Wolf supporters have rallied outside wildlife department headquarters to protest kill orders and funded full-page newspaper ads in the Seattle Times and Spokesman Review, along with billboards in Seattle. In June, the Center submitted the signatures of 532,836 people from Washington and across the country that oppose the state’s ongoing killing of wolves for conflicts with cattle.
“Governor Inslee understands that recovering endangered wolves requires science-based solutions focused on keeping wolves alive, not killing them,” continued Weiss. “He clearly appreciates these ecologically essential and wondrous animals.”
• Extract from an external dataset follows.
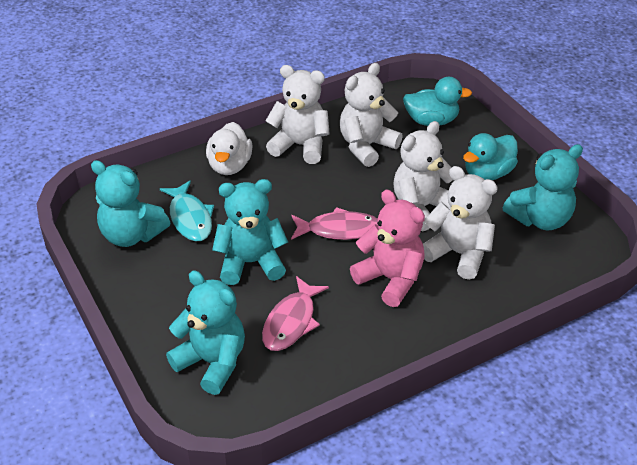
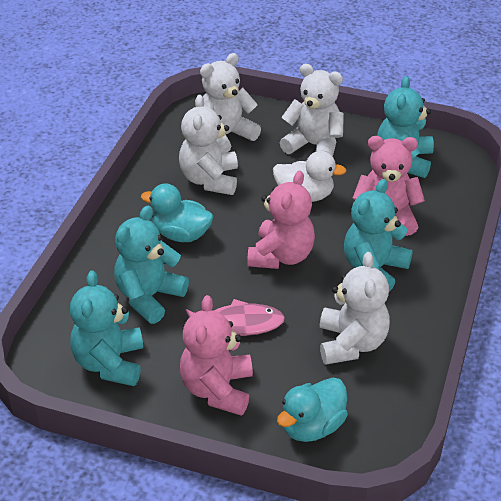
pink fish: [262,276,329,351] [291,207,378,240] = 2 -> [186,299,285,336] = 1
pink teddy bear: [350,190,425,307] = 1 -> [180,295,253,416] [247,170,315,269] [352,136,425,236] = 3
turquoise fish: [160,180,214,241] = 1 -> none = 0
Only 126 confirmed wolves lived in Washington at the end of 2018, in 27 packs and with 15 confirmed breeding pairs. Washington’s gray wolves are fully protected under the federal Endangered Species Act in the western two-thirds of Washington, and throughout the state under state endangered species law.
Over the past seven years, the state’s Department of Fish and Wildlife has killed 30 state-endangered wolves for conflicts with livestock, killing 26 of those for the same livestock producer. Most killings occur on public lands.